I don’t really know if you have been on tenterhooks or not for the next round of Putin as Hercules, but I am hoping that you are finding the perception of him fascinating! So where were we? Hercules had Killed the lion and the hydra and got the deer. Putin has fought with terrorism, staved off Western sanctions and won the olympics.
The Erymanthian Boar
Before I start the story of this one, this is possibly the most horrendous picture of the bunch (there is one other I hate). This is why it is not the articles cover photo, as I really didn’t want this on display on the front page. Anyway, moving on…
The Erymanthian boar, was a huge bad tempered pig, that would come crashing out of its den and gouge any living being with its tusks, and destroying everything in its path. Herc was tasked with bringing the boar back… alive.

☆ ☆ ☆ ☆

AIM A
Retype the part of the listing that opens with the line containing "genus: Chrysops" and closes with the line containing "genus: Stilpnia", both lines included.

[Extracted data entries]
☆ ☆ ☆ ☆

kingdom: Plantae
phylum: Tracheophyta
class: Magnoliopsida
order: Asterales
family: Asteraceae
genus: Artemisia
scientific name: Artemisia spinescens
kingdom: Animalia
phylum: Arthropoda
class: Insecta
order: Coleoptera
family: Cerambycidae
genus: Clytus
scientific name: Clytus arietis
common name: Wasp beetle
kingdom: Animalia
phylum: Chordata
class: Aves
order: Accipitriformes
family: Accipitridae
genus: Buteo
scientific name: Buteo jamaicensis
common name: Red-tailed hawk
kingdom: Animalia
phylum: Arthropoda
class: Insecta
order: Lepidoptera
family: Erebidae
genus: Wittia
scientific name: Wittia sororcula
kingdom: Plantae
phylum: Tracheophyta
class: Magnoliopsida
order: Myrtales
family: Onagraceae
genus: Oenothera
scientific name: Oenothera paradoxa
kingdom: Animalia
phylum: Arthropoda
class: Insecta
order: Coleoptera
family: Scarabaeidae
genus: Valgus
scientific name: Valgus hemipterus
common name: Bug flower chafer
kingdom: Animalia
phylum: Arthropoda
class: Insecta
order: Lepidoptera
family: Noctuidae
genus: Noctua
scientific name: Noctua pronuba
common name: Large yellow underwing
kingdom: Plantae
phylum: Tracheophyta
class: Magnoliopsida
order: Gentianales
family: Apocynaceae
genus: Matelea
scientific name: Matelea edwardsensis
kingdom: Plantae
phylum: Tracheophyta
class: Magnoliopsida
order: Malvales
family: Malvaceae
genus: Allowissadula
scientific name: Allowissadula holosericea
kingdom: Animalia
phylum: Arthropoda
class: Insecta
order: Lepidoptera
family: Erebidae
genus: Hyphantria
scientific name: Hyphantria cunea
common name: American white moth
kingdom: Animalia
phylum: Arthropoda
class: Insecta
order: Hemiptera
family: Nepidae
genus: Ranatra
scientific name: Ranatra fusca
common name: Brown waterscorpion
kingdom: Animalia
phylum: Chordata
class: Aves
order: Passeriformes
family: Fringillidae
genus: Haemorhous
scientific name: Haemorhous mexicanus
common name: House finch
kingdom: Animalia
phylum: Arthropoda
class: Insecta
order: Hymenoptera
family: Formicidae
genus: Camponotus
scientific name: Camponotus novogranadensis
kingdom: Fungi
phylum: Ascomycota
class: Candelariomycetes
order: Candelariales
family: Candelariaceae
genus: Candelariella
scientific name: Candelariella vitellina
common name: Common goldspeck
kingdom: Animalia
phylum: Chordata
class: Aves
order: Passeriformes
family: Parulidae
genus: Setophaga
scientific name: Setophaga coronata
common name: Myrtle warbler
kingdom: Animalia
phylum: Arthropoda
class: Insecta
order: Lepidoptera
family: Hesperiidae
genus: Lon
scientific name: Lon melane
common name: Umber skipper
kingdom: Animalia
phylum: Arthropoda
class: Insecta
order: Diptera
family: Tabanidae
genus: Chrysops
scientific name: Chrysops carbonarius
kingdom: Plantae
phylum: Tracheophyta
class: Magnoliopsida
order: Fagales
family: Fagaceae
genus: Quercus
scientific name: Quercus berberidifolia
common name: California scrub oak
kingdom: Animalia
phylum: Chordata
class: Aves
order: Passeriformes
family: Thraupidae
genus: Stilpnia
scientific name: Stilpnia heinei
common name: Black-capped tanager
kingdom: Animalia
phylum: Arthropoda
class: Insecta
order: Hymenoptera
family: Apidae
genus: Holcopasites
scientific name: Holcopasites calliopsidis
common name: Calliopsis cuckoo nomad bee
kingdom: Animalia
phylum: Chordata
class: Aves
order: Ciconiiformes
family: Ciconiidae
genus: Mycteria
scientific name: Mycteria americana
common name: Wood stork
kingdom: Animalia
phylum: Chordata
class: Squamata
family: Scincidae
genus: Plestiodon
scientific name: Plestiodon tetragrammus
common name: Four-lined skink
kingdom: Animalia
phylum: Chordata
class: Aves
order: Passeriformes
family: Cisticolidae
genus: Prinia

☆ ☆ ☆ ☆

AIM B
Say whether each statement agrees with the post about Putin as Hercules, answering yes or no and quoting the deciding words from that post. (i) Hercules was required to bring the Erymanthian boar back alive. (ii) The picture for the Erymanthian boar section is the article's cover photo. (iii) Before the boar, Hercules had killed the lion and the hydra.

EXPECTED ANSWER A
genus: Chrysops
scientific name: Chrysops carbonarius
kingdom: Plantae
phylum: Tracheophyta
class: Magnoliopsida
order: Fagales
family: Fagaceae
genus: Quercus
scientific name: Quercus berberidifolia
common name: California scrub oak
kingdom: Animalia
phylum: Chordata
class: Aves
order: Passeriformes
family: Thraupidae
genus: Stilpnia

EXPECTED ANSWER B
(i) Yes: "Herc was tasked with bringing the boar back… alive."
(ii) No: "This is why it is not the articles cover photo"
(iii) Yes: "Hercules had Killed the lion and the hydra and got the deer."